Steph Curry is planning to meet with LeBron James in the next few weeks to talk about the possibility of James joining the Warriors this offseason, a move that turns rumor into a clear, player‑led initiative just before free agency opens. Brett Siegel reported that league sources tell him the Warriors "are very much open to pursuing LeBron James" and that Curry intends to sit down with James to discuss the idea in the weeks leading up to free agency.
The blunt arithmetic of any realistic offer is the story that follows the meeting. The Warriors’ clearest route would be the non‑taxpayer mid‑level exception, roughly $15 million per season — a package that would amount to about a 70% pay cut for James. To get closer to a market rate for a veteran superstar, Golden State would need a sign‑and‑trade; league discussions suggest that structure could let the Warriors push James’ salary into the $30 million to $35 million range next season, or roughly a three‑year, $75 million deal.

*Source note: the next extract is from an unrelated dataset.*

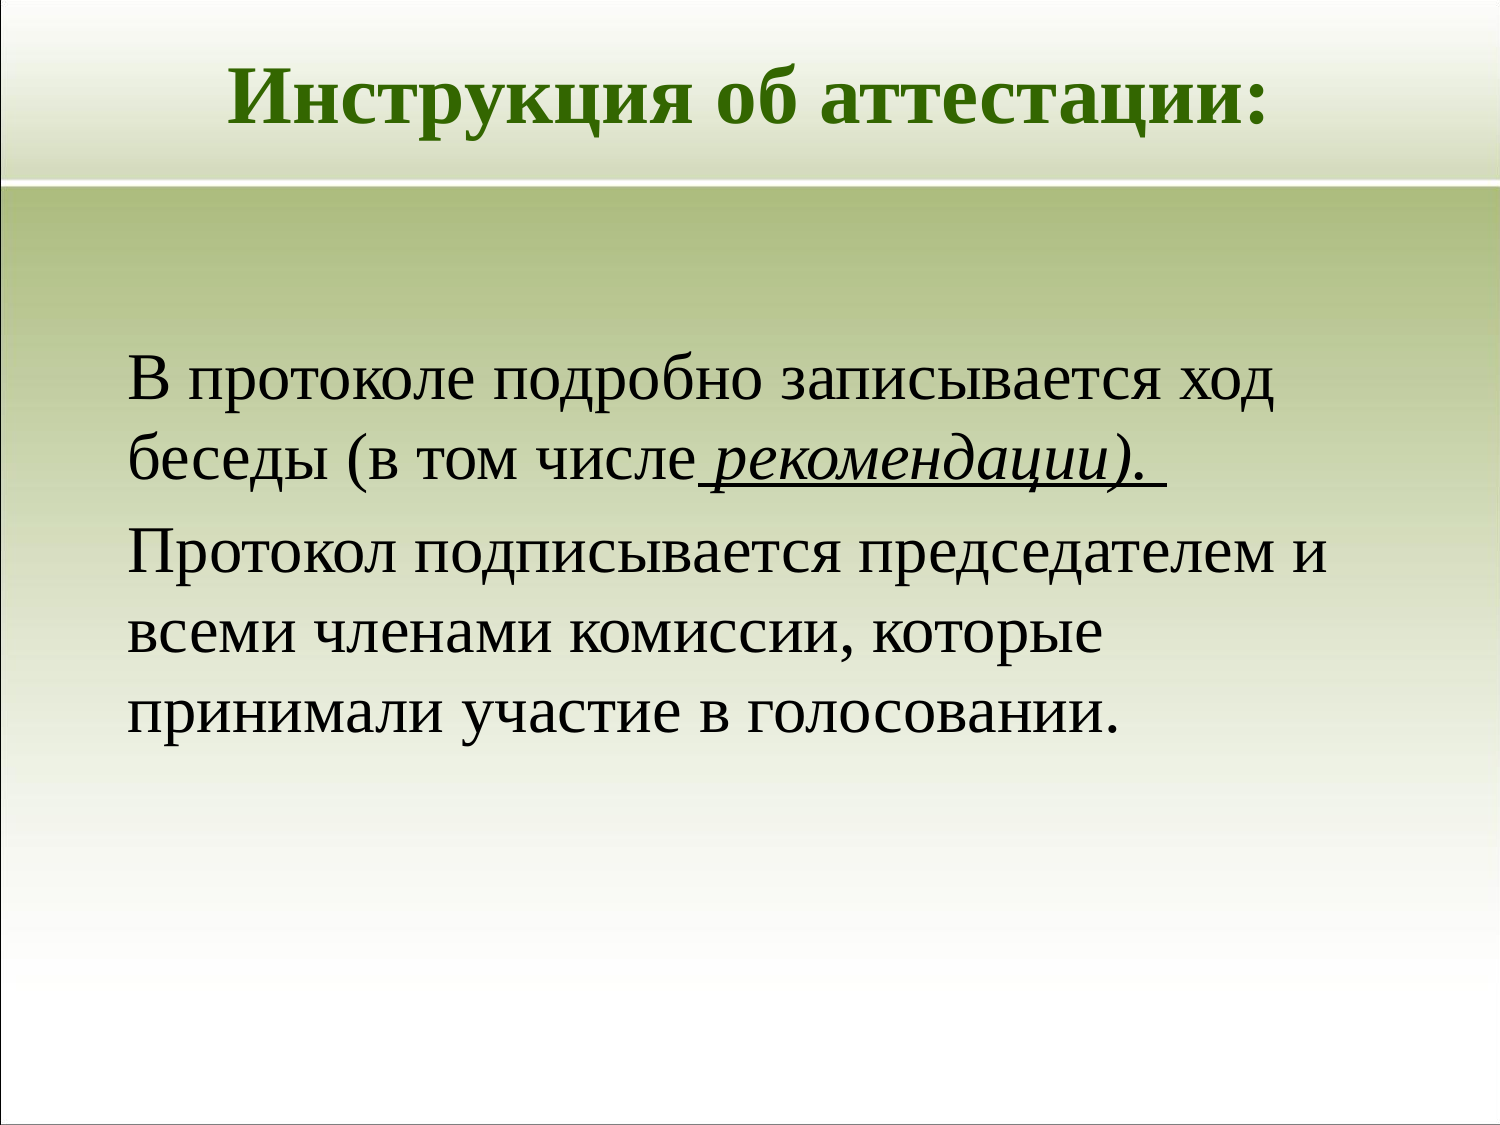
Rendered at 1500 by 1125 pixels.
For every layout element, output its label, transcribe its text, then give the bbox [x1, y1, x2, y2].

Those figures matter because the roster cost is concrete. A sign‑and‑trade that lifts what the Warriors can offer would require another big contract to move out — names floated include Jimmy Butler, Draymond Green or Kristaps Porzingis. Butler’s large salary and a recent ACL injury make his inclusion an unlikely foundation for a deal; Porzingis is viewed around the league as the more plausible piece the Lakers might entertain in a creative trade that would let Golden State afford more than the MLE.
The pursuit would not be new. The Warriors have checked in with the Lakers about James’ potential availability via trade over the past couple seasons, and internal conversations in Golden State have acknowledged that the current roster has limited straightforward paths to add a premium veteran. The club has publicly signaled a willingness to step back from the uncompromising "championship or bust" posture that defined the last decade, but adding an all‑time great late in his career would be an aggressive pivot that could reshape the team’s depth and identity. For background on the context around Curry and the team's direction, see Steph Curry to meet LeBron James as Warriors weigh a late free-agent push — and Knicks Coach Mike Brown vs. Kenny Atkinson: Warriors School Shapes Eastern Final —
All of which creates the central friction: is this a genuine recruitment or leverage in negotiations with the Lakers? Some league voices interpret Golden State’s availability as a bargaining chip for James — a way for him to increase guaranteed money or secure specific contract terms from Los Angeles — rather than a fully formed intention to relocate. The meeting Curry has arranged will be the clearest signal on that point: a substantive conversation could turn exploratory interest into pressure for a sign‑and‑trade, while a cordial, noncommittal sit‑down would fit a leverage narrative.
The next concrete step is the meeting itself. Curry and James are expected to talk in the weeks before free agency opens, and the outcome will determine whether the Warriors transition from speculative suitor to active bidder. If Curry returns from the meeting convinced James could be serious, Golden State will face sharp roster choices: accept the constraints of the mid‑level offer, pursue a complex sign‑and‑trade that alters the core, or walk away and keep retooling. If nothing substantive comes from the conversation, the most likely result is that LeBron has strengthened his negotiating position with the Lakers without any material change to the Warriors’ plans. Either way, Curry’s decision to make the call puts the next move squarely in the players’ hands.